Under the hood, the entire architecture has been refactored. Previously concrete and abstract typechecking were done in a single step, now first the general types are inferred, then the trees are disambiguated, and finally the concrete types are inferred. Also, typechecking is now done AFTER the raw expressions have been parsed and desugared into the set of ASTs that will be exported from a module. There are many, many more changes in the implementation. If you are curious, read the commit messages.
Pretty good typechecking and serialization
This release sets the foundation for morloc. Basic typechecking/inference, code generation, interoperability, and serialization are all working well. Finally morloc
is sufficiently developed to be useful.
The main future goals break down as follows:
- Richer type system - typeclasses, "shapes", semantic types (probably use a logic engine like z3)

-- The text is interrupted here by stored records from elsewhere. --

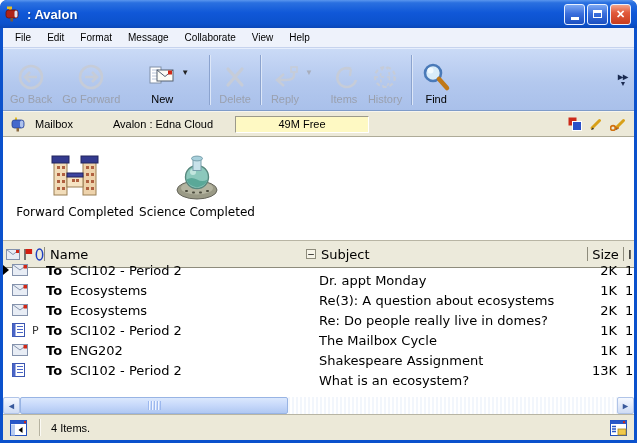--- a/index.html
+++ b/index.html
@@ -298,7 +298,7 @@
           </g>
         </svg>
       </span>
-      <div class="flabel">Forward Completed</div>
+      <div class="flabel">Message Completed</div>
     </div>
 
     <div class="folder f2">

- Effect handling and error/warning propagation
- Optimization - all current optimizations steps are basically stubs
- Doxygen-like documentation, caching, manifold hooks and such (see the last release)
- Improved build system
- Support for many more languages and a streamlined language onboarding process
- The MorlocIO package manager and community portal
- MorlocStudio
PyCon 2019
This release marks the version of morloc
that was used in the poster presented at PyCon 2019 in Cleveland.
Minimal Haskell Prototype
This release presents a very simple Morloc prototype. It is mostly experimental and will change greatly in the future with no attempt to preserve backwards compatibility.
This prototype includes
- A simple, typed, functional scripting language
- A compiler to translate these scripts into RDF graphs and then executable code
- Simple type checking
- Support for Python and R
- A system for specifying language-specific types and transforming the data as needed
- Syntax for specifying type constraints
Pre-release of Haskell prototype
This prototype is (currently) much less sophisticated than the C prototype. However, the code is far more elegant and will serve as a more flexible foundation for future development.

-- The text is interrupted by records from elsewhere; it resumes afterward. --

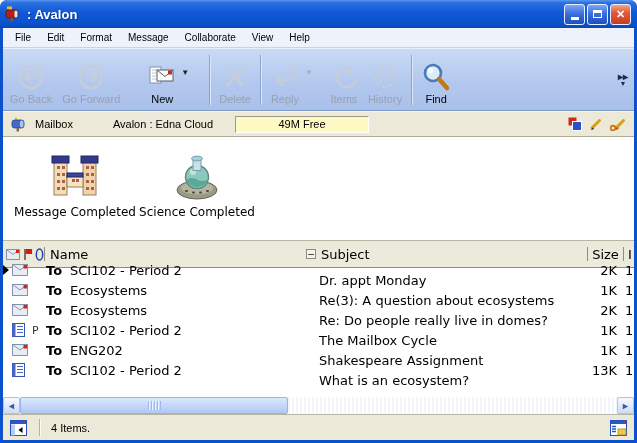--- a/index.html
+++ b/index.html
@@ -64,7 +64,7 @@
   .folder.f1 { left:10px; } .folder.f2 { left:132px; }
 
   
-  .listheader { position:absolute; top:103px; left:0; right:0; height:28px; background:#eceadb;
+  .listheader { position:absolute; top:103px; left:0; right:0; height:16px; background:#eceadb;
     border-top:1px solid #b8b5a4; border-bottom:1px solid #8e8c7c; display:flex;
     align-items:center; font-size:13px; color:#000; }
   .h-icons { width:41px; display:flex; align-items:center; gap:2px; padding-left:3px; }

It can currently run R code in a simple shell interface. For example:
> sum [1,2,3]
6
This passes the Morloc vector [1,2,3]
into the R function sum
and returns the result.
This pre-release is an experimental foundation for the Morloc language. The syntax and features will change wildly in the future with no attempt at maintaining backwards compatibility.

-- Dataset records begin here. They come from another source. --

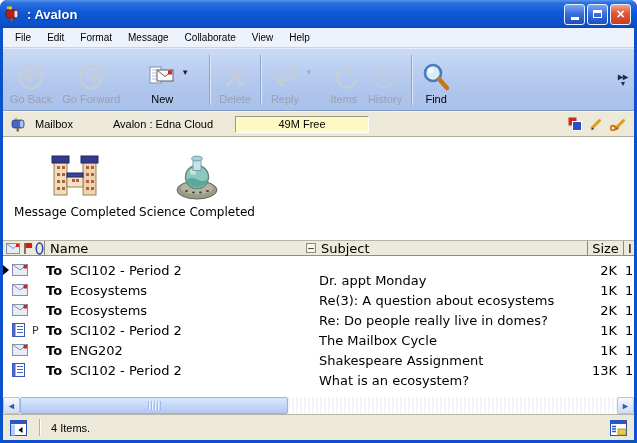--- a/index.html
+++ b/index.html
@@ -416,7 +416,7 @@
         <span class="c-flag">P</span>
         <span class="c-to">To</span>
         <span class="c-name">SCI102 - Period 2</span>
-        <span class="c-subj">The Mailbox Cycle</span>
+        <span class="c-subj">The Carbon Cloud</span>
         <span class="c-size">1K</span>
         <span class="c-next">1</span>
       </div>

Final version of the C prototype
This is the final version of the C prototype.
The features are described in the README. Here is an overview:
-
integrated R, Python, and Bash through a simple type system
-
workflows are pull-based graphs
-
explores the "manifold" template idea and multi-dimensional workflows
-
compilation exposes all exported functions through the manifold nexus
-
allows checks and effects to be added outside of the core workflow
This prototype will not be maintained in the future.